--- Problem details ---
List every line in the records below that contains the string "than". Case counts.

--- Data records ---

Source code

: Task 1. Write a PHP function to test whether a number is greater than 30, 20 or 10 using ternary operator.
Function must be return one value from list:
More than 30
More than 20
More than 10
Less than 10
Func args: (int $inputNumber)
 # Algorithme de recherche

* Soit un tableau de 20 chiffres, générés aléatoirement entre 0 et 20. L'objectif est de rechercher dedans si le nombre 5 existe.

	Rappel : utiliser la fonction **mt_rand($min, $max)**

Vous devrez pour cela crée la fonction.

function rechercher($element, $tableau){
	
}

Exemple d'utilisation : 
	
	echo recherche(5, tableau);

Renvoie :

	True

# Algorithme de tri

--- Your solution ---
: Task 1. Write a PHP function to test whether a number is greater than 30, 20 or 10 using ternary operator.
More than 30
More than 20
More than 10
Less than 10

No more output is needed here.